Salah satunya adalah tidak adanya unsur kekerasan dan tindak pidana tersebut harus tergolong ringan serta disepakati oleh kedua belah pihak. Dalam hal ini, uang bukanlah satu-satunya komponen dalam penyelesaian; yang lebih utama adalah kesepakatan damai yang tidak mencederai rasa keadilan. Jika tidak ada kesepakatan dan hanya mengandalkan uang, maka hal itu tidak dianggap sah dan bisa dianggap sebagai pelanggaran hukum.
foto: freepik.com
Namun, dalam praktiknya, seringkali ditemukan pihak-pihak yang menawarkan penyelesaian kasus dengan imbalan uang tanpa melalui prosedur resmi. Praktik ini sebenarnya tidak diizinkan dan melanggar ketentuan hukum yang berlaku di Indonesia.

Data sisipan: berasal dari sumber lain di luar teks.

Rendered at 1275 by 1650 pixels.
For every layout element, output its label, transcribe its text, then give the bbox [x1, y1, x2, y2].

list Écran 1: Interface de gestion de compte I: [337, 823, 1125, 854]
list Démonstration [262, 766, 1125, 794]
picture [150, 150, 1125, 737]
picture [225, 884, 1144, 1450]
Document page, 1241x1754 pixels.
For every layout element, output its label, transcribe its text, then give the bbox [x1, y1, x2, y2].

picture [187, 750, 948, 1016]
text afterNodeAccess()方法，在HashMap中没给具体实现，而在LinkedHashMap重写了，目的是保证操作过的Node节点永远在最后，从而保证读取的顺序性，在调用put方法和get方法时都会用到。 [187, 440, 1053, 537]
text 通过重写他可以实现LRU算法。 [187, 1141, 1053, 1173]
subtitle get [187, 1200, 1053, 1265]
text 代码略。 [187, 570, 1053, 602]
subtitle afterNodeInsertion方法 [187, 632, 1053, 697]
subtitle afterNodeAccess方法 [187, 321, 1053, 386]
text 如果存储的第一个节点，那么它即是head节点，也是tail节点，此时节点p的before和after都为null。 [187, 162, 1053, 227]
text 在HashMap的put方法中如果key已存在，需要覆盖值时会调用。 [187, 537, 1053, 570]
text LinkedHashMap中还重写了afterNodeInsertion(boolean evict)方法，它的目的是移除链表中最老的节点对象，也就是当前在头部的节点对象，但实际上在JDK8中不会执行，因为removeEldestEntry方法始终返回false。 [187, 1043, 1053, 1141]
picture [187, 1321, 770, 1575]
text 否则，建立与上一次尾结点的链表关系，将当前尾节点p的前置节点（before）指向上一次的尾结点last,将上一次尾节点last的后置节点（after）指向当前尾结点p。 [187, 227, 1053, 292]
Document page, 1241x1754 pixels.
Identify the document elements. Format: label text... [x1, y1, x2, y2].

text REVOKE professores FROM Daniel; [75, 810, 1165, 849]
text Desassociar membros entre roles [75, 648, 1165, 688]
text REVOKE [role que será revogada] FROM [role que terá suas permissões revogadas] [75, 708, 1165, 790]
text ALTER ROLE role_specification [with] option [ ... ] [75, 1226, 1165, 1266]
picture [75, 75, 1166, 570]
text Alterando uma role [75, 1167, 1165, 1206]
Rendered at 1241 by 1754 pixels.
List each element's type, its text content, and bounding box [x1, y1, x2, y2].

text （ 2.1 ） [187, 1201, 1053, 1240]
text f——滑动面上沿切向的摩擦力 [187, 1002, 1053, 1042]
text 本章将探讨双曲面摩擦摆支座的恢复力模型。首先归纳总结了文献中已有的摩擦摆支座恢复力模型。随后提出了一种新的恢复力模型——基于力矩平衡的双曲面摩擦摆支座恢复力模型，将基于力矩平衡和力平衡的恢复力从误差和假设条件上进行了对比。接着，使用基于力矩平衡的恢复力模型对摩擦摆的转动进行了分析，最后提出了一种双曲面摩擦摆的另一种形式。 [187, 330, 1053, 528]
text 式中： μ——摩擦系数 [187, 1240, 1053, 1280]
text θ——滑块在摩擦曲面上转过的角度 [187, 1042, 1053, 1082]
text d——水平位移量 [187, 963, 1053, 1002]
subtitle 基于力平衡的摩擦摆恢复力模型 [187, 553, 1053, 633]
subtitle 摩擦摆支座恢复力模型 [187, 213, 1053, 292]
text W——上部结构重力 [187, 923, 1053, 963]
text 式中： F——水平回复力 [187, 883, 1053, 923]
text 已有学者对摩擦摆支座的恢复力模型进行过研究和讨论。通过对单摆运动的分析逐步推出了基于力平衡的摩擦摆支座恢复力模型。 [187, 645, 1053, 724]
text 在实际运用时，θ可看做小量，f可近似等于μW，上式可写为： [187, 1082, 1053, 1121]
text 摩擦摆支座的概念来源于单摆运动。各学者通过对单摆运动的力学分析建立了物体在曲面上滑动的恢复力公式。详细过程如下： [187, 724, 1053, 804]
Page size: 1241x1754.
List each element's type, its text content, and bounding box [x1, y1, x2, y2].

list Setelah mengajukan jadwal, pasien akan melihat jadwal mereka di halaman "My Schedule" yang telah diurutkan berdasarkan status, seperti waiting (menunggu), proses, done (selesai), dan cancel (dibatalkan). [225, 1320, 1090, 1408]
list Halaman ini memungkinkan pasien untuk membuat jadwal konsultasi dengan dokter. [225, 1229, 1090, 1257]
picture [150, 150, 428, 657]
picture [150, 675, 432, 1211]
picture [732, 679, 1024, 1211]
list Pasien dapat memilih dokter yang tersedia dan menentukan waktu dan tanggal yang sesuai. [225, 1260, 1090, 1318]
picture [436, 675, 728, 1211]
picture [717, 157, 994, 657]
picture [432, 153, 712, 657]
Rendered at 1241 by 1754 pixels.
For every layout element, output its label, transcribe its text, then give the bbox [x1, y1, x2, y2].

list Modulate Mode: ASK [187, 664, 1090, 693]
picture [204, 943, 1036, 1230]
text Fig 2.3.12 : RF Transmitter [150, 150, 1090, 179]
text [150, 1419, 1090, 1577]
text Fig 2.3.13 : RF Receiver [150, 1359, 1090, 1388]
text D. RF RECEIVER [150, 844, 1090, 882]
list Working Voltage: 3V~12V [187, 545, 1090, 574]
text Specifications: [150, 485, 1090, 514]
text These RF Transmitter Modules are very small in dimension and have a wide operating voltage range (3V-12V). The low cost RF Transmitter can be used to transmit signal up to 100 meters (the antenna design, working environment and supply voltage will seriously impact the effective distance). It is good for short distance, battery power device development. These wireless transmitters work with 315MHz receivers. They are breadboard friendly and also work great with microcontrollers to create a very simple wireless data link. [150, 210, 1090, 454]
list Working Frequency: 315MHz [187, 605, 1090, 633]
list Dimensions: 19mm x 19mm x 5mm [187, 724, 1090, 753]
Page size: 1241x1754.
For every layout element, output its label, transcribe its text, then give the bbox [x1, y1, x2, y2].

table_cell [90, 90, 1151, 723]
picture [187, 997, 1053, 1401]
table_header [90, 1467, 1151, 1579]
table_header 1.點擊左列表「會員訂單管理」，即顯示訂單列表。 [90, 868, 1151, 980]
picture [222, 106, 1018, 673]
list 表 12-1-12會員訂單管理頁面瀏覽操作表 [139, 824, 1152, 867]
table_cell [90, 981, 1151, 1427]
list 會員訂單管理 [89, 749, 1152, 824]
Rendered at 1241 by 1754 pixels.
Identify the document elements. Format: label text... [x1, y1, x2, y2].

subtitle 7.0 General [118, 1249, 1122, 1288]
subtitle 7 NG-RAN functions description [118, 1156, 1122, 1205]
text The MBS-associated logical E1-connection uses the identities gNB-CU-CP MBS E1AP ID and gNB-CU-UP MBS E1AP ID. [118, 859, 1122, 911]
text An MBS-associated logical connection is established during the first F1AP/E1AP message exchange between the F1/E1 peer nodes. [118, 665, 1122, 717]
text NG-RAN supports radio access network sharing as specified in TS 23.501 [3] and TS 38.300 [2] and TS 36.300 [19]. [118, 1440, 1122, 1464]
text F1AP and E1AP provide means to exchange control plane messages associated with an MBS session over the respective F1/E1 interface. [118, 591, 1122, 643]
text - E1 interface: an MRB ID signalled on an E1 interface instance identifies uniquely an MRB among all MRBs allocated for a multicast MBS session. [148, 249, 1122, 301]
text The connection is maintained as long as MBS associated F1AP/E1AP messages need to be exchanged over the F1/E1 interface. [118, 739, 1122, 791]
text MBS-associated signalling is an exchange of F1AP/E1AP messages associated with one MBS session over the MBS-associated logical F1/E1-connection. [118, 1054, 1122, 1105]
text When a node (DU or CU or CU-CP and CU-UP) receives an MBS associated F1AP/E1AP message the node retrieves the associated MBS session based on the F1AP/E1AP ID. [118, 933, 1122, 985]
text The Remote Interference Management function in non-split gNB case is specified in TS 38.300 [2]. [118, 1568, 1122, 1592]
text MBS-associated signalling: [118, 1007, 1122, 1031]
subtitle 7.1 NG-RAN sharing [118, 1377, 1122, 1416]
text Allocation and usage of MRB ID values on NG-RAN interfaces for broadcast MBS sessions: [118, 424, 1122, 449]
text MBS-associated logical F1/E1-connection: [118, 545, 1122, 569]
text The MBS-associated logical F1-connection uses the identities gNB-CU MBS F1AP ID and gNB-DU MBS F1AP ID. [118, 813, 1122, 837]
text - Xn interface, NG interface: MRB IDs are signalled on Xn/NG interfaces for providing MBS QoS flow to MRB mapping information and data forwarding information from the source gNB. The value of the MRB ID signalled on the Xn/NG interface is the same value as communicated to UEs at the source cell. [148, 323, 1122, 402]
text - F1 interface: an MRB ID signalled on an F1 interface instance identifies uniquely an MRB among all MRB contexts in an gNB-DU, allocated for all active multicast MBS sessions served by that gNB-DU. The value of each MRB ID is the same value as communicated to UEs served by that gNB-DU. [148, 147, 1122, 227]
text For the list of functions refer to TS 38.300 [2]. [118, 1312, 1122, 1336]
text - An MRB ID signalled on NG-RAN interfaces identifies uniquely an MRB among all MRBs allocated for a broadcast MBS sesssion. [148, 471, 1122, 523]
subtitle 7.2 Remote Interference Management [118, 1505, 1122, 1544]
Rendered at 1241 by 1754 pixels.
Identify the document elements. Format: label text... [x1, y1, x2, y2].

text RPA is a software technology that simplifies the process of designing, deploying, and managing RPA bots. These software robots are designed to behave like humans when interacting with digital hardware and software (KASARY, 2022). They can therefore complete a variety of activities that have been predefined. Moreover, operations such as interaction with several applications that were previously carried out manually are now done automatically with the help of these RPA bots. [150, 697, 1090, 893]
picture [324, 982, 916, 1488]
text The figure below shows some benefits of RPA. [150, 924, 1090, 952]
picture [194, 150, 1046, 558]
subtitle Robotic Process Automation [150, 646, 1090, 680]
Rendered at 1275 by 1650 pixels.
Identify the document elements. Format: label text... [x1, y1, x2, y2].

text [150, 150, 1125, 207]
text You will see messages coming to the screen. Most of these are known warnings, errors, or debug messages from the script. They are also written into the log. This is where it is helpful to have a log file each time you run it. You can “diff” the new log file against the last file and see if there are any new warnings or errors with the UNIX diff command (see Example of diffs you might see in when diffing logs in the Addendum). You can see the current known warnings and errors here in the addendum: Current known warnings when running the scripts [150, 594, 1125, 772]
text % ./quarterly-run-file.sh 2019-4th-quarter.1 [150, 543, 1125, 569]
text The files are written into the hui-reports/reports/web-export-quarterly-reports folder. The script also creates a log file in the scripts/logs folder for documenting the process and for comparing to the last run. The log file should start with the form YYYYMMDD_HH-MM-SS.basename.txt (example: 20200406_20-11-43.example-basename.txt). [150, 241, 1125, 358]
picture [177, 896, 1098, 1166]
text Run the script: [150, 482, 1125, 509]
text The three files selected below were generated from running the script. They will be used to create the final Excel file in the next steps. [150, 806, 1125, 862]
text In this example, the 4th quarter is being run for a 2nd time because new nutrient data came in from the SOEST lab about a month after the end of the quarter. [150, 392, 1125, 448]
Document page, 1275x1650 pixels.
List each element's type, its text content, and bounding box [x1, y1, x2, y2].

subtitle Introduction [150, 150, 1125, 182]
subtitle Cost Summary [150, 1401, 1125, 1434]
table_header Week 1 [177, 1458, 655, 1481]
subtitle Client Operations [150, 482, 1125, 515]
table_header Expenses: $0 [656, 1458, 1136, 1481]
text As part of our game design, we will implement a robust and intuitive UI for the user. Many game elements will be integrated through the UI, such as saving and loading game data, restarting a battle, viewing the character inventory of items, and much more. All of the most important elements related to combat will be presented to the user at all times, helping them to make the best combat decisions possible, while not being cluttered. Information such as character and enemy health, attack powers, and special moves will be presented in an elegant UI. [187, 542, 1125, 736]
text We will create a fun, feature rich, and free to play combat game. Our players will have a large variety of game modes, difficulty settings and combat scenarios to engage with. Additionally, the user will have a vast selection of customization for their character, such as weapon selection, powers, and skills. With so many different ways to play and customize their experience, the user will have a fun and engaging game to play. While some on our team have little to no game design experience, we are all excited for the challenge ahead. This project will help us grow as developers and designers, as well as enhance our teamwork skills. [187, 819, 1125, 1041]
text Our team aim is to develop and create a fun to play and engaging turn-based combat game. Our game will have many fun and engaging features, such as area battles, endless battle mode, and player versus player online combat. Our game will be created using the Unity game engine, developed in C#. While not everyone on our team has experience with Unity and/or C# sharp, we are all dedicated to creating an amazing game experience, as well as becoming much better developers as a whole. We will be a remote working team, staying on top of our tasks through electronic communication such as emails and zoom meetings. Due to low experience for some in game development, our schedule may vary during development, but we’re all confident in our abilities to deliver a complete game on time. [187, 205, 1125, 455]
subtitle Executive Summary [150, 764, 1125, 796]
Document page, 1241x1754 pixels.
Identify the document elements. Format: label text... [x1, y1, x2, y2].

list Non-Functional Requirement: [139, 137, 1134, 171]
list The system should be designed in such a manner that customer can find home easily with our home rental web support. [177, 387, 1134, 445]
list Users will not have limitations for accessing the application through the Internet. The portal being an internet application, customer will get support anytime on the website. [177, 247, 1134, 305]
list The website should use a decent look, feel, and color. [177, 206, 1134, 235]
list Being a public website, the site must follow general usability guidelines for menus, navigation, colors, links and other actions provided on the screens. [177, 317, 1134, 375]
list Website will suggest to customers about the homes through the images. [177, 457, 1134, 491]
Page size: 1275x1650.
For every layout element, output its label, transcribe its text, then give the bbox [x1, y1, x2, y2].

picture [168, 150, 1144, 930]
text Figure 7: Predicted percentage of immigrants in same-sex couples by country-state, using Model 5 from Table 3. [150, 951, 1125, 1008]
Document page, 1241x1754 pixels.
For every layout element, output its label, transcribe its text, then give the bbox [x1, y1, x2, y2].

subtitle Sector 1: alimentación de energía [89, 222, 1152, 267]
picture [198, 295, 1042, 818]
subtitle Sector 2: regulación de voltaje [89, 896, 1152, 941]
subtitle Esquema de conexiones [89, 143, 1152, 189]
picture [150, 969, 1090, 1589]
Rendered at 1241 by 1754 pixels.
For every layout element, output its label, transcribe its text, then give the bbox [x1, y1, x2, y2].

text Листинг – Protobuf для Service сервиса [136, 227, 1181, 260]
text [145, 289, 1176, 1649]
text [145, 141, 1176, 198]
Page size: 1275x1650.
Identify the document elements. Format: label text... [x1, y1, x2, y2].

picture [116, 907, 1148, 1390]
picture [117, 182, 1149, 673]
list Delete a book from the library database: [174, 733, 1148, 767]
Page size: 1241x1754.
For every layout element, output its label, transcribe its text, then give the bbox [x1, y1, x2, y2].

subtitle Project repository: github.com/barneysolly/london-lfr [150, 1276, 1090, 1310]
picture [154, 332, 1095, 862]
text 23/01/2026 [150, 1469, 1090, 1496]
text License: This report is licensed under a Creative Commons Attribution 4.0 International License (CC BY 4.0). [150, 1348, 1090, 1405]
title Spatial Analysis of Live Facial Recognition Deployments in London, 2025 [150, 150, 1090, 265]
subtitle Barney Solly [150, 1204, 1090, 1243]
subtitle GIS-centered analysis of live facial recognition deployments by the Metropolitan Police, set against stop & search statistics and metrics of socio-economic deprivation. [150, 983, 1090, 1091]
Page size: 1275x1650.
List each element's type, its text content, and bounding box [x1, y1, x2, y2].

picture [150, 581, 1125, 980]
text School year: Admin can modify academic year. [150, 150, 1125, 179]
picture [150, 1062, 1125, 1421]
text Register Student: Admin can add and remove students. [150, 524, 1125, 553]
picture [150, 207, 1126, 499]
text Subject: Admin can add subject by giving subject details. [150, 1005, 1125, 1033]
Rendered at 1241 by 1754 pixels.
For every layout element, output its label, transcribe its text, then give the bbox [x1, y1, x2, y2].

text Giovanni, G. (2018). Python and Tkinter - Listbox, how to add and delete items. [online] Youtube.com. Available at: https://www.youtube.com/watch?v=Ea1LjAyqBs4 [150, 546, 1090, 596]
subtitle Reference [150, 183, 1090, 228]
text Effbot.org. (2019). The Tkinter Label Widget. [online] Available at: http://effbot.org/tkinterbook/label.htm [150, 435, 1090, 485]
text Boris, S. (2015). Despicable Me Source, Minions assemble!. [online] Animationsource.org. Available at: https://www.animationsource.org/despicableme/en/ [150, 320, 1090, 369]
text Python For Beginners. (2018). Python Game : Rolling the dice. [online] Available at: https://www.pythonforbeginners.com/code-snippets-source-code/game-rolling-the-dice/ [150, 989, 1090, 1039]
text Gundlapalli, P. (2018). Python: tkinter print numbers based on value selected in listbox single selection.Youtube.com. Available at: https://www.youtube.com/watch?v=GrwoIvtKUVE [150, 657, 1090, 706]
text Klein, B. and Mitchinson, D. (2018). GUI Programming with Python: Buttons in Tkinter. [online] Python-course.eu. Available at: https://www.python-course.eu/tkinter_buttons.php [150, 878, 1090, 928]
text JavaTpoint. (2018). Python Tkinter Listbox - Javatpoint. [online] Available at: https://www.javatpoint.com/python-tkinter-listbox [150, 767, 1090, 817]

Hukum pidana Indonesia tegas melarang segala bentuk suap atau gratifikasi yang diberikan kepada penegak hukum, baik itu polisi, jaksa, atau hakim, demi menghentikan proses hukum atau mendapatkan putusan yang menguntungkan.
Berdasarkan Pasal 5 Undang-Undang Nomor 20 Tahun 2001 tentang Pemberantasan Tindak Pidana Korupsi, pemberian hadiah atau janji kepada aparat hukum dalam penanganan kasus pidana dianggap sebagai tindak pidana suap.
Selain itu, Peraturan Mahkamah Agung Nomor 4 Tahun 2020 tentang Pedoman Penerapan Restorative Justice juga menegaskan bahwa dalam beberapa kasus ringan, penanganan bisa diselesaikan melalui pendekatan restoratif tanpa harus berujung di pengadilan.
Namun, ini harus dilakukan secara transparan dan berdasarkan persetujuan semua pihak. Artinya, jalan damai dengan uang tebusan tanpa prosedur yang jelas dan resmi tetap tidak dapat dibenarkan.